• _WORK INSTRUCTIONS_:
(1) In the forum thread on long-held family firearms, what years does the serial number of the Winchester '97 place it around?
(2) Continue the forum thread on long-held family firearms from where it stops.

Top of PAGE EXTRACT

Quantcast
  1. This site uses cookies. By continuing to use this site, you are agreeing to our use of cookies. Learn More.

What firearm(s) have been in your family for the longest time?

Discussion in 'General Gun Discussions' started by Solomonson, May 5, 2017.

  1. Rockrivr1

    Rockrivr1 Member

    Joined:
    Dec 25, 2002
    Messages:
    1,243
    Location:
    Massachusetts
    My Dad's family has as Winchester Model 1885 in 22 short that has been passed down over the years and it was willed to me when my Dad passed. I haven't taken it to the range yet, but one day soon I think it will have to make an appearance. No idea what to expect with this rifle, but it will bring back a lot of memories.
     
  2. 9mmfan

    9mmfan Member

    Joined:
    Mar 28, 2011
    Messages:
    465
    Location:
    Weatherford, The Great State of Texas
    IMG_3125.JPG This'un.
    Winchester '97, serial number puts it around 1908-1909.
     
    NIGHTLORD40K and Browngirlsdad like this.
  3. John Joseph

    John Joseph Member

    Joined:
    May 5, 2016
    Messages:
    160
    My concern is that most family heirlooms were originally purchased before there was any firearms registration and passed to successive generations without recorded documentation---off the grid as it were and as it should be if the 2A is to be taken seriously. In a small number of states like California, this passing down of family heirlooms is being systematically threatened by the current trends. This is such a concern that a friend who owns a very modest collection of common, mostly obsolete inherited firearms of little value was making his Will and his lawyer, who had asked for a thorough list identifying all his client's assets, when presented with this inventory of firearms, recommended not leaving it in the will because "it's not the government's business."

Bottom of PAGE EXTRACT
Top of GIVEN INFORMATION

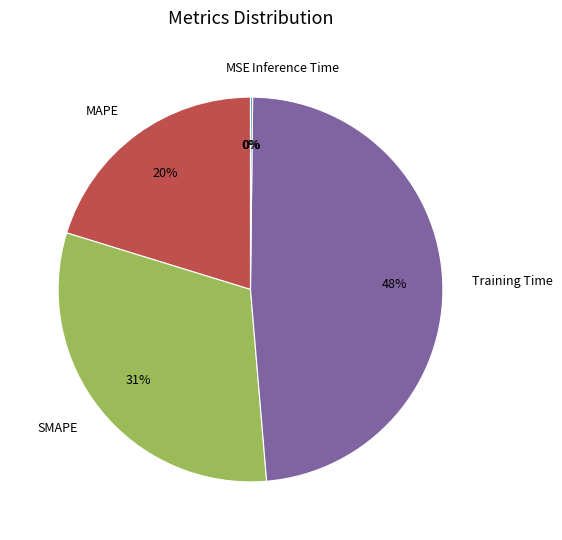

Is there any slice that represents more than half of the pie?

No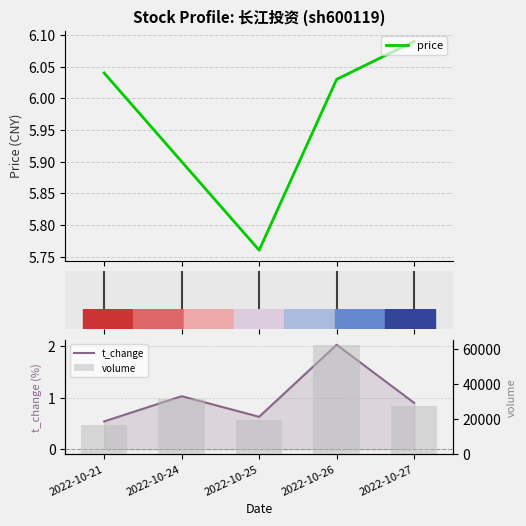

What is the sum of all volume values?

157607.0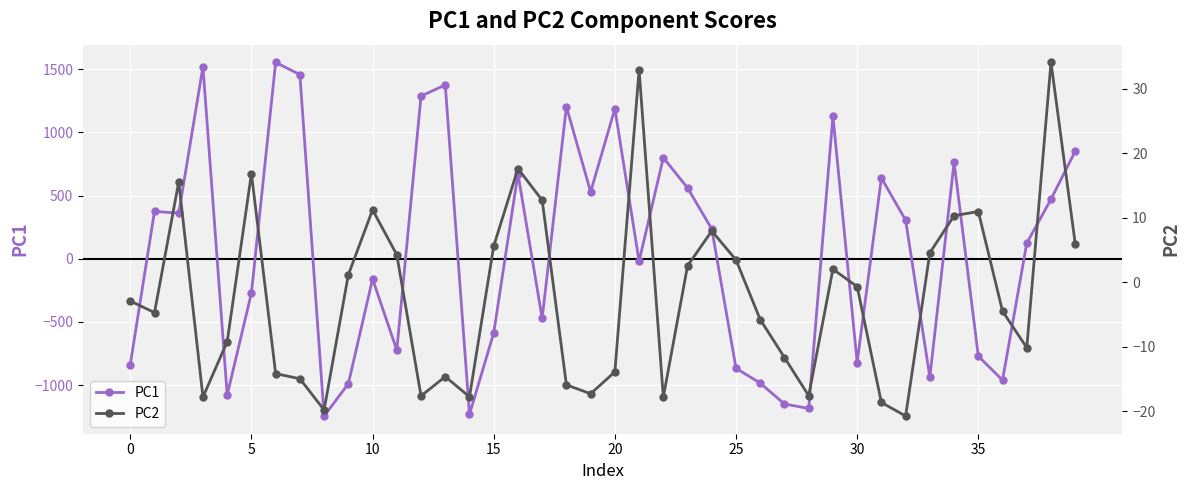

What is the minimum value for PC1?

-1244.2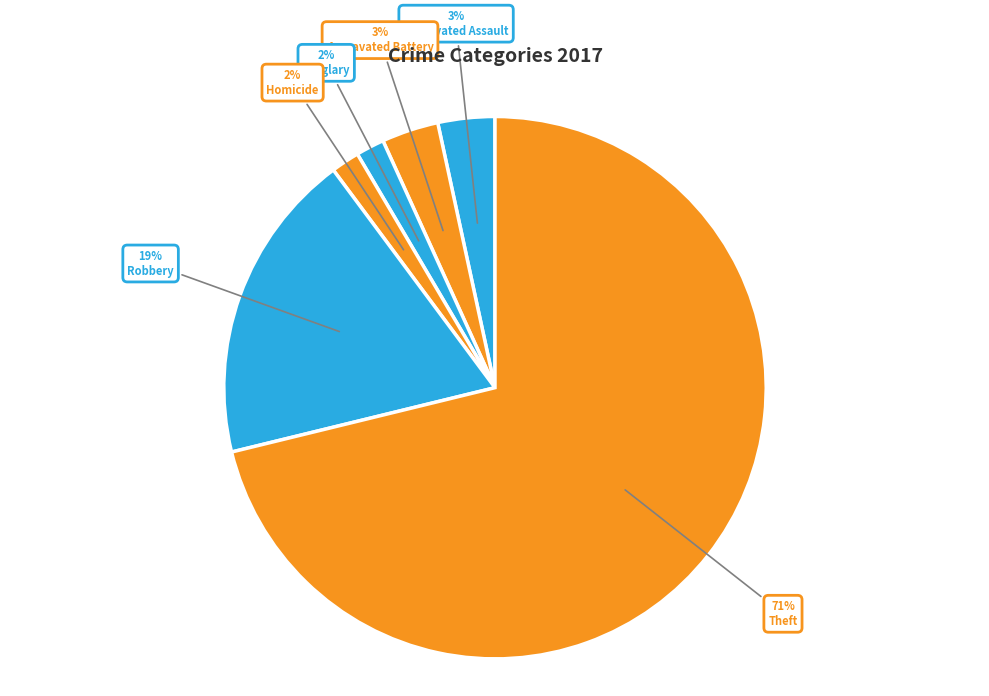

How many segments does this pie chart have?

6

Bottom of GIVEN INFORMATION

• _TASK-BY-TASK OUTPUTS_:
(1) 1908-1909

(2)
    Right now in CA the State will charge you considerable fees on transferring that Derringer in .41rf your great great Uncle Waldo carried when he was a riverboat gambler and was recently willed to you by your late Aunt Mildred. Or the State will confiscate your property.
    Sorry to bring up politics, but that's the way it is now.
     
    buflow and NIGHTLORD40K like this.
  4. Big7

    Big7 Member

    Joined:
    Jan 15, 2011
    Messages:
    242
    Location:
    Monroe, Georgia USA
    1 Parker and 1 Cooper rabbit ear double.
    One was my grandfather's and one my great grandfather's.

    I don't have any pics. Dad had them for many years and both will still shoot.

    My uncle got them when my dad passed in January.

    He said he was going to will them to me and I'll keep both until I die.
     
  5. theotherwaldo

    theotherwaldo Member

    Joined:
    Mar 30, 2008
    Messages:
    2,067
    Location:
    In the Wild Horse Desert of Texas
    An Iver Johnson .38 hammerless that had been a throw-down gun that belonged to my great-uncle, who was a cop in Frisco about 1900. Grandma carried it for years until she shot a cougar out of a tree - after it had got her house-cat, I guess, 'cause that cat disappeared at the same time. This led Dad to file down the firing pin.

    And now it's mine.

    Anybody know where I can get a new firing pin?
     
  6. Plainsman

    Plainsman Member

    Joined:
    Jan 1, 2003
    Messages:
    24
    Location:
    Grand Forks, ND, USA
    I have my father's first rifle. Its a Wards single shot .22 that he bought brand new in 1933 when he was 13 yo for $5! He saved money from gopher tail and magpie wing bounties, $.05 and $.25 respectively, to pay for it!

    It and its story is priceless!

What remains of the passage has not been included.